What the Legends of the Jews traces through this moment is a chain of consequences that extends forward through centuries of Israelite history. Manasseh the steward, Joseph's son, had been the instrument of his brothers' humiliation. Because mortification came through Manasseh, the tribe that descended from him received a divided inheritance: one half of the tribe of Manasseh settled east of the Jordan, the other half west of it, the only tribe whose territory was torn across a river boundary. The vexation inflicted through him was echoed in the territory allotted to his descendants.

And Joseph himself, who had engineered the whole encounter, was not exempt from the chain.
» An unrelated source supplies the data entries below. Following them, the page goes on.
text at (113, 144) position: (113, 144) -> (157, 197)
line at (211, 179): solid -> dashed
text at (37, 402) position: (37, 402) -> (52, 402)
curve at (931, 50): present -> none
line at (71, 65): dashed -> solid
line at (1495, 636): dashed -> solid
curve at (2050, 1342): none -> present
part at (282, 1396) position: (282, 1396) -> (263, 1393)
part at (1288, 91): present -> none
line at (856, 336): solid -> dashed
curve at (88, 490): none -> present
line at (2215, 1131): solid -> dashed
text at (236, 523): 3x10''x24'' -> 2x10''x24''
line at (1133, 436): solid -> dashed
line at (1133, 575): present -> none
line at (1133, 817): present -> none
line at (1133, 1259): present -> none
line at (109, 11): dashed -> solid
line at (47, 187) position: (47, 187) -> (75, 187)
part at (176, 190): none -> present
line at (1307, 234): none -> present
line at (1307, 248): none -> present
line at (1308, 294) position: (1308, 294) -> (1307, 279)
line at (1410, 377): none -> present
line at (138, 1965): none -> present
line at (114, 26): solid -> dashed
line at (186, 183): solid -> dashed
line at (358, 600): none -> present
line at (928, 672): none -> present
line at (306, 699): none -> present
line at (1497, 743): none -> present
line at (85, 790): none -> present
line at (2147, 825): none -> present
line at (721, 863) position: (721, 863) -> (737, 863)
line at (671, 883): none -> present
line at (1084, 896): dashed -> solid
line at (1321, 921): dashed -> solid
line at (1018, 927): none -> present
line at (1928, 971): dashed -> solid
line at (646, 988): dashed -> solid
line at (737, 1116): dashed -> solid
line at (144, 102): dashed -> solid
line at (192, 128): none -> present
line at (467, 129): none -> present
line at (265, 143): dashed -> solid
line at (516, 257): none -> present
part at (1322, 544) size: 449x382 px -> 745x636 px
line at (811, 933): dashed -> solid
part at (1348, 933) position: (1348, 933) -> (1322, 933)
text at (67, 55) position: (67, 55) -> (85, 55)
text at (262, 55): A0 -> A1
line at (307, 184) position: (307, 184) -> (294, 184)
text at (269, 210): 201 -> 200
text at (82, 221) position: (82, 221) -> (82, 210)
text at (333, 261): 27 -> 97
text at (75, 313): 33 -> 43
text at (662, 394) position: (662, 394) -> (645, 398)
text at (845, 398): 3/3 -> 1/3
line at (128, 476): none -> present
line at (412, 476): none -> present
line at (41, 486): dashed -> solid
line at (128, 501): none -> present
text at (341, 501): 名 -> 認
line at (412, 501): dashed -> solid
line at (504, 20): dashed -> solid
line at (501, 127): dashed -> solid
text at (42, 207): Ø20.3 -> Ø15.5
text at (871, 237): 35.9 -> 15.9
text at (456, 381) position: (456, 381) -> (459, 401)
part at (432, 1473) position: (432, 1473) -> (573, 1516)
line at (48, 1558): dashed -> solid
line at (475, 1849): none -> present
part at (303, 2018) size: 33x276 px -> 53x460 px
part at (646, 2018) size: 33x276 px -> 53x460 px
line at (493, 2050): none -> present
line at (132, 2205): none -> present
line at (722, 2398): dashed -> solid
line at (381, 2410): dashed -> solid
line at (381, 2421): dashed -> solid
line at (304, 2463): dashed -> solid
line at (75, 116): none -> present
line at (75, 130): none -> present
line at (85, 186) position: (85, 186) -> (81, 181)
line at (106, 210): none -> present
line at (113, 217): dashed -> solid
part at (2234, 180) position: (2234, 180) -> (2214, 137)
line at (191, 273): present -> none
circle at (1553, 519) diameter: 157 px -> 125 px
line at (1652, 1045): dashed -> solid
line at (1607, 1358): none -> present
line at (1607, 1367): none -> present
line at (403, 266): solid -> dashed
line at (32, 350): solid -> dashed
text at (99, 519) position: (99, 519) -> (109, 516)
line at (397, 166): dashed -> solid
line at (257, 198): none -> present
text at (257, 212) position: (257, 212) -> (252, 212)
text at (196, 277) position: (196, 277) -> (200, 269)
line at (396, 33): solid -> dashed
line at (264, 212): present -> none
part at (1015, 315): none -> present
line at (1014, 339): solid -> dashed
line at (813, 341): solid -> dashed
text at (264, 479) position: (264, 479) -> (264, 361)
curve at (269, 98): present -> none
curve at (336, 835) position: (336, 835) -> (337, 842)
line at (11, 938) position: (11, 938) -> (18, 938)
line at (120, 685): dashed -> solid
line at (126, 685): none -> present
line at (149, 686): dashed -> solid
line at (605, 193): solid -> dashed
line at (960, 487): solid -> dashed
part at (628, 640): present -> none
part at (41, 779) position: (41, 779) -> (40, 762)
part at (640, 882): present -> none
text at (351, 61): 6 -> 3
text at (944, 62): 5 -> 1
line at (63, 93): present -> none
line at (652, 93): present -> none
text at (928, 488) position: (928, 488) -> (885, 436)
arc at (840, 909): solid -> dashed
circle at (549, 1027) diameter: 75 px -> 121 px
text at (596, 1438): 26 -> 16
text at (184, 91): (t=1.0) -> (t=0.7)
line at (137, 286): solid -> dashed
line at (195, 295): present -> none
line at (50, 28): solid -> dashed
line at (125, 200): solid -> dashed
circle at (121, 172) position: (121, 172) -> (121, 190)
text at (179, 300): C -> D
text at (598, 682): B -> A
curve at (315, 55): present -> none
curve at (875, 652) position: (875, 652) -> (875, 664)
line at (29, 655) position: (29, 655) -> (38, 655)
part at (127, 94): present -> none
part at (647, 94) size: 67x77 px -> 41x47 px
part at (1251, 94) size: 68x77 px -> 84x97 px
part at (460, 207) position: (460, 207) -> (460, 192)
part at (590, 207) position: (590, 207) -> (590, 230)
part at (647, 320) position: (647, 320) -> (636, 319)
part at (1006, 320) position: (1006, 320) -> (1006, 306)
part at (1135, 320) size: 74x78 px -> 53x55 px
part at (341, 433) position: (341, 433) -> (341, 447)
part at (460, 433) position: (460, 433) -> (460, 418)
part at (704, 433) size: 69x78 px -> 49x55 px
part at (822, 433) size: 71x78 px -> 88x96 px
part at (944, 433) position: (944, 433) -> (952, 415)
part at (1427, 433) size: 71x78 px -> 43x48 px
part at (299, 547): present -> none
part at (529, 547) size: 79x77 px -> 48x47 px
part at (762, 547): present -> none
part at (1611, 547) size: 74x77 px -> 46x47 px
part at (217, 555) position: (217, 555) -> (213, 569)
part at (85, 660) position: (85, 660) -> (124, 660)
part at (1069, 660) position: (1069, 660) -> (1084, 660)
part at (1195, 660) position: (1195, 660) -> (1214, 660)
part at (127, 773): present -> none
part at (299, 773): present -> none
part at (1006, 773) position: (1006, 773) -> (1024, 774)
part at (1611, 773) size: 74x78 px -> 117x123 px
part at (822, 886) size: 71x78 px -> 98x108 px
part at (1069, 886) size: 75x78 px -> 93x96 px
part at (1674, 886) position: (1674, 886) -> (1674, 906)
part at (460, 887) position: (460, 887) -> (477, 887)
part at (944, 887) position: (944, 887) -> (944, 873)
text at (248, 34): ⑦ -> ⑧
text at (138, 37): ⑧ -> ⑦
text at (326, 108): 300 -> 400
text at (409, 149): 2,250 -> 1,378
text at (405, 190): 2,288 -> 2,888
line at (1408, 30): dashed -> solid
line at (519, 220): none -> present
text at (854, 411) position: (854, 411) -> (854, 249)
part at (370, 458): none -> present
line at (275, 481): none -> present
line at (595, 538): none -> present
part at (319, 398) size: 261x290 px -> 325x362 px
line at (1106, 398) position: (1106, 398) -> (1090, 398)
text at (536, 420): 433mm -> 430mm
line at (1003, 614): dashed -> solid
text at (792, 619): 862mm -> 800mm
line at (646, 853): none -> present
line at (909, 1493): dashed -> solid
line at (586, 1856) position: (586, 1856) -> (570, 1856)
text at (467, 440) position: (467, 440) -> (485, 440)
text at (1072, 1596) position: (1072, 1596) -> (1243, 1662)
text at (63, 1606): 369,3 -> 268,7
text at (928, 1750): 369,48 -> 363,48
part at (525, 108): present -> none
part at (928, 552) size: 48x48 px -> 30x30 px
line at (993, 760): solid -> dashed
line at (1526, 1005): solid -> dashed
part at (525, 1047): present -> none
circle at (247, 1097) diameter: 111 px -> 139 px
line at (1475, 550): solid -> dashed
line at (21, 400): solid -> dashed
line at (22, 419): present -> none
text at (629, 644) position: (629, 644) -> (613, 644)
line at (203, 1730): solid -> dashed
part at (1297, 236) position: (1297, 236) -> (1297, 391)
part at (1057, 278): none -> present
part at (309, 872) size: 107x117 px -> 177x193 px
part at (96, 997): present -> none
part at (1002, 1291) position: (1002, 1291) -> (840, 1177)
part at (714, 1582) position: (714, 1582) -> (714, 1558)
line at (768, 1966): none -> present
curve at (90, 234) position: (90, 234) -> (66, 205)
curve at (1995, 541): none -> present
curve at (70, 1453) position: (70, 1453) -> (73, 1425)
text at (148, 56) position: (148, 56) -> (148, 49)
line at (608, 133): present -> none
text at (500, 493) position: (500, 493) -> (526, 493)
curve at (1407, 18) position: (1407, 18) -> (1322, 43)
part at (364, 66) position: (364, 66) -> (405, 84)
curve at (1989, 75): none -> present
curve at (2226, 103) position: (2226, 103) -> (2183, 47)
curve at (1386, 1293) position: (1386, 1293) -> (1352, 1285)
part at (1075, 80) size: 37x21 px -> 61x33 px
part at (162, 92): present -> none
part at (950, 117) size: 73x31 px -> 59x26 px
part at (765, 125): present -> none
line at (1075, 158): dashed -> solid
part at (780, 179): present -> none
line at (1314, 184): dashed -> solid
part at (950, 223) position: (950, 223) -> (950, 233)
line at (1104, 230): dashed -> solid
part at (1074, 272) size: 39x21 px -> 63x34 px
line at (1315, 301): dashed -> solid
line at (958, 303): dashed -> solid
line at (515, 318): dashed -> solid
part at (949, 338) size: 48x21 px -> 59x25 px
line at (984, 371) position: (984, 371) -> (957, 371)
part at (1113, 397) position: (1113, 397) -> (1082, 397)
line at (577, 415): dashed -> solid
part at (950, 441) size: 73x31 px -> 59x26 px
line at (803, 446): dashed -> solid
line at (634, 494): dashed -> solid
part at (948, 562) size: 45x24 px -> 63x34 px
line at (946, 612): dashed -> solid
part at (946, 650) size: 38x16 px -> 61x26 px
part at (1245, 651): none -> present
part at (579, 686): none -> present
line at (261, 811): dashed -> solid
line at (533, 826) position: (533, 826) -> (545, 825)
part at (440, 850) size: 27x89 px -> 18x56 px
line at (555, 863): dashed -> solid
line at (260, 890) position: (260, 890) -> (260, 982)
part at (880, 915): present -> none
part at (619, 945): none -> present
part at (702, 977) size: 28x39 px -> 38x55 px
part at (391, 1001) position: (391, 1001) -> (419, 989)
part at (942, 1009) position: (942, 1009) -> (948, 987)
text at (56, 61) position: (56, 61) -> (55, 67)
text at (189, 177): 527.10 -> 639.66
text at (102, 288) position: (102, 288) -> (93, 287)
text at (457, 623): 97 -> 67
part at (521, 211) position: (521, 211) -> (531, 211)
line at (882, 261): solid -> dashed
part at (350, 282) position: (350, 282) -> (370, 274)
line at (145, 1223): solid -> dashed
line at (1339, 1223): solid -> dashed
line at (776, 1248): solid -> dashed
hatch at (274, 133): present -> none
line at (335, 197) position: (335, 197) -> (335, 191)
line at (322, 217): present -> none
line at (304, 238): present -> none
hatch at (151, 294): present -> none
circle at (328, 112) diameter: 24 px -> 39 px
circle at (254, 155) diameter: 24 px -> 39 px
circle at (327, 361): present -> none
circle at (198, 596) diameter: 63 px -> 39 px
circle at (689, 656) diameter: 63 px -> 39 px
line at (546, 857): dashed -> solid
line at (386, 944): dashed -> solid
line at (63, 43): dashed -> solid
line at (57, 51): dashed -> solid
His descendant Joshua, the military leader who conquered Canaan, would one day fall to his knees after a defeat at the city of Ai and tear his own clothes in despair. The moment is recorded in the book of Joshua (Joshua 7:6): the great general prostrated himself before the ark, his garments torn, asking why God had brought the people across the Jordan only to hand them to their enemies. The rabbis read Joshua's grief as the echo of what Joseph had caused his brothers to feel at the gates of Egypt. The account did not close with one generation.

The chain of tearing garments in Joseph's family stretches in both directions. Jacob had been deceived into tearing his clothes by means of a garment. His sons now tore their clothes because of a cup placed in a sack. Later, Mordecai would tear his clothes when an entire empire threatened the people of Israel. The gesture moved through the family across centuries, each tearing an echo of the one before, each one marking a moment when the outer covering was made to confess what the inner person was experiencing. The rabbis understood grief as something that requires a physical register. The torn garment was not merely a custom. It was an acknowledgment that the body knows things the composed face does not allow itself to show.

As for Benjamin's own descendants, the connection runs forward to Mordecai. The Legends of the Jews notes explicitly that as the brothers tore their clothes for Benjamin's sake, so Mordecai, the descendant of Benjamin, was destined to rend his garments on account of his brethren, the people of Israel, when the decree of Haman went out through the Persian Empire and Mordecai tore his clothes and put on sackcloth. One gesture of mourning in a road outside Egypt became an archetype that the Book of Esther would fulfill hundreds of years later, in a different empire, among people who had never met Joseph.

The brothers tore their clothes at the gates of Egypt as payment for what they had made their father do in Canaan. Benjamin had done nothing. He was paying a different price, standing silent in the road while his brothers shouted at him, bearing blows that were not owed, preparing to receive an honor they could not have predicted: the divine presence resting, in the Temple, between the shoulders of his territory, in the land his tribe would receive when the wandering was finally over.